Imaginez que vous êtes un boulet tiré par un canon de la police à l’époque de Napoléon III : vous longez les lignes de balcons de l’avenue de la République, ou celles du boulevard Voltaire à moins que le canon vous envoie vous faire voir boulevard du Temple…

Avez-vous remarqué que la place de la République est devenue piétonne ? Installés à l’endroit du canon de manière à entrer visuellement dans chacun des trois axes  précités, vous voyez comment Haussmann facilitait la tache à la police de proximité pour réprimer trois émeutes avec un seul canon.

 

Elle a les yeux revolver, elle a le regard qui tue

Elle a tiré la première, m’a touché, c’est foutu

 

Aucune vue d’avenue haussmannienne ne vous fera jamais l’effet de cette chanson de Marc Lavoine, néanmoins la place de la République offre enfin une occasion inespérée à Paris où tant de gens aiment les appartements haussmanniens, de découvrir les avenues alignées si typiques de son style.

 

Vous préférez regarder autour du socle de la statue de la Liberté où les hauts-reliefs de Dalou font jaillir les grandes heures de la Révolution, depuis le Serment du Jeu de Paume, le 21 juin 1789, jusqu’à l’avènement du Suffrage Universel, en passant par l’abolition des privilèges, le 4 août 1789, et l’évocation du calendrier révolutionnaire…

 

Pendant longtemps la place fut un lieu de trafic urbain : les voitures faisaient une partie du grand tour ou la traversaient en longeant et négligeant les hauts-reliefs, sinon le pare choc de devant enfoncé entraînait un arrêt momentané des deux conducteurs qui, prenant pour « témoins » les députés dans la salle du Jeu de Paume, pouvaient espérer que leurs compagnies d’assurance aient le sens de l’humour et de l’histoire à la lecture de leur constat.

 

Pendant ce temps donc, personne ne regardait rien sur cette place.
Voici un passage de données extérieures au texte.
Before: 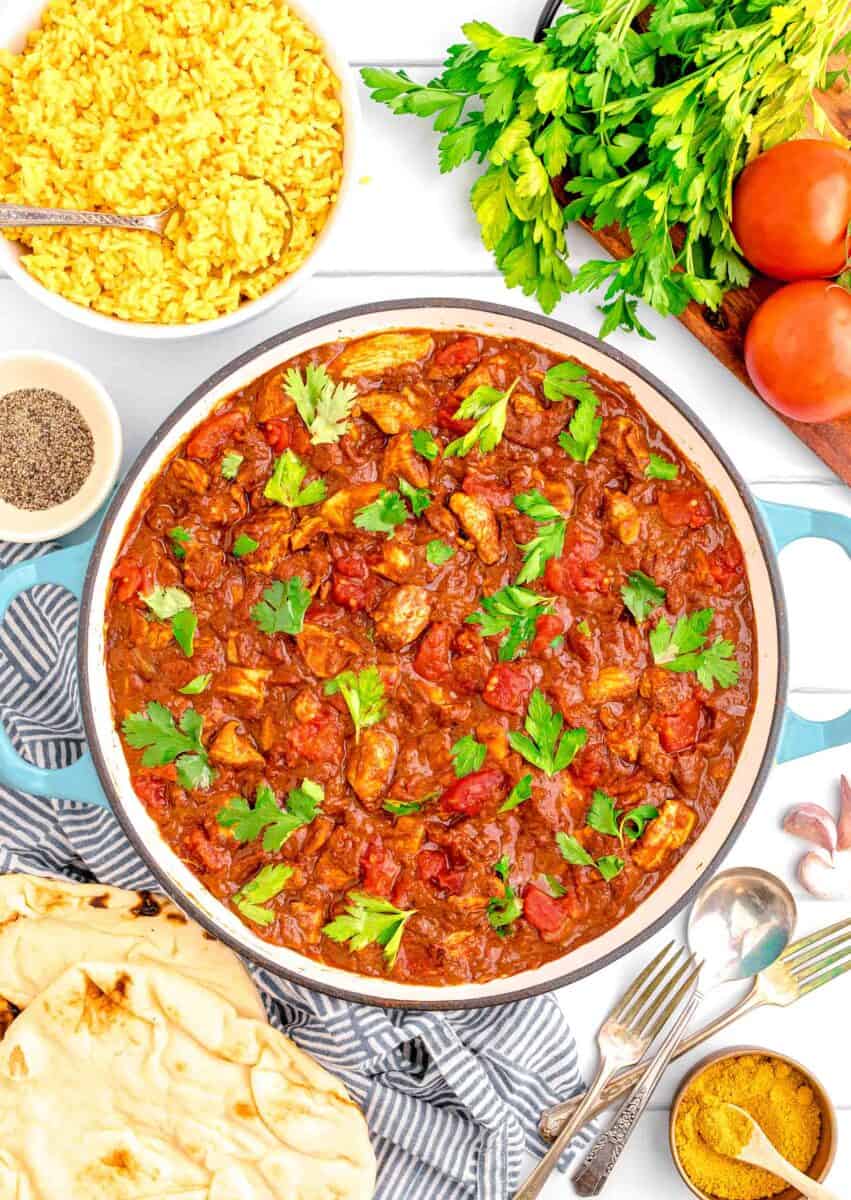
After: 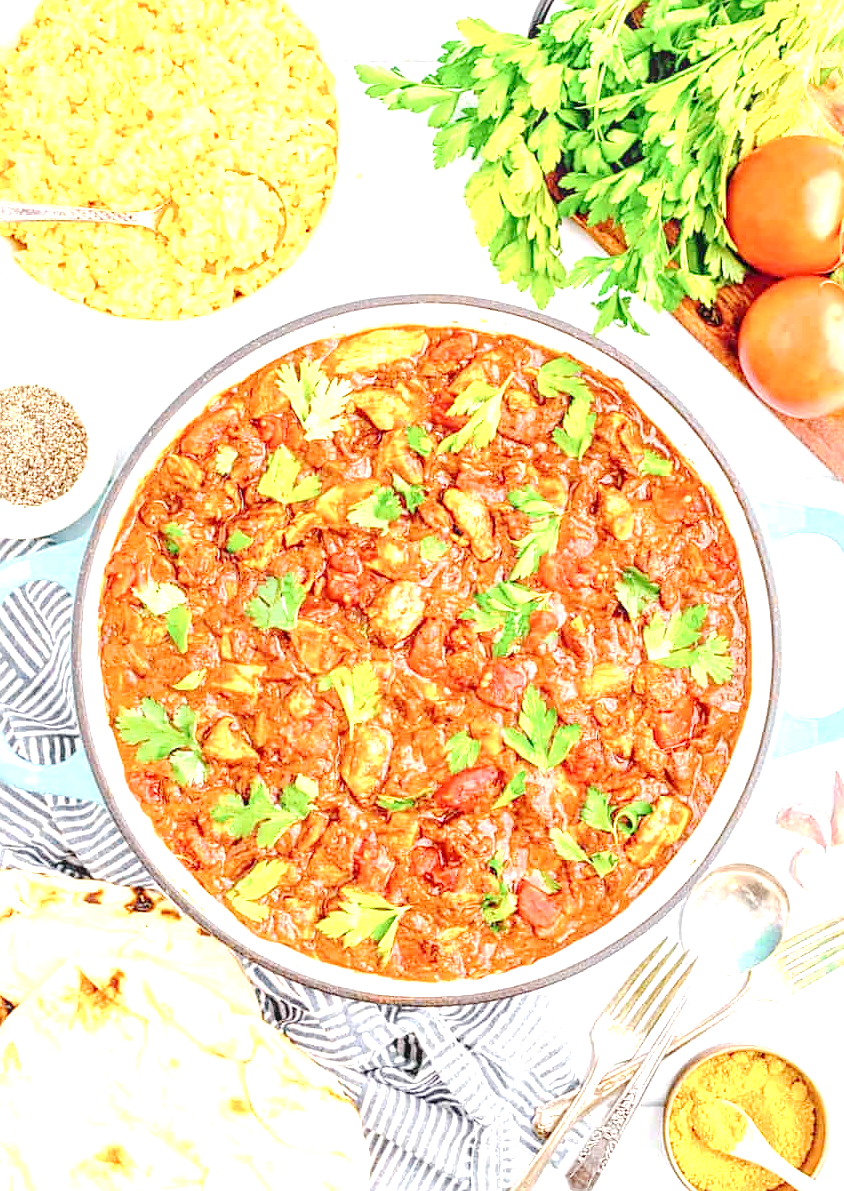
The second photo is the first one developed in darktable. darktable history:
crop and rotate: left 0.818%, top 0.343%, bottom 0.343%
exposure: black level correction 0, exposure 1.199 EV, compensate highlight preservation false
sharpen: radius 1.824, amount 0.414, threshold 1.223
local contrast: on, module defaults
base curve: curves: ch0 [(0, 0) (0.158, 0.273) (0.879, 0.895) (1, 1)], preserve colors none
Aujourd’hui des bancs en bois massif permettent au promeneur de vivre un moment de la chanson de Renaud :

« M’asseoir cinq minutes sur un banc avec toi à regarder les gens tant qu’y en a ».

 

Renaud s’en prend dans une autre chanson à la République dont la place continue à voir passer des manifs où slogans et banderoles crient l’envie de ne pas se faire tringler par les forces capitalistes alors que l’artiste ne trouve pas son fusil :

 

«  Les marches militaires, ça m’ déglingue

Et votr’ République, moi j’ la tringle,

Mais bordel ! Où c’est qu’ j’ai mis mon flingue »

 

Mais surtout, hors des rassemblements, la nouvelle place accueille d’autres moments creux où chacun peut en profiter pour essayer de rassembler les différentes parties de lui-même.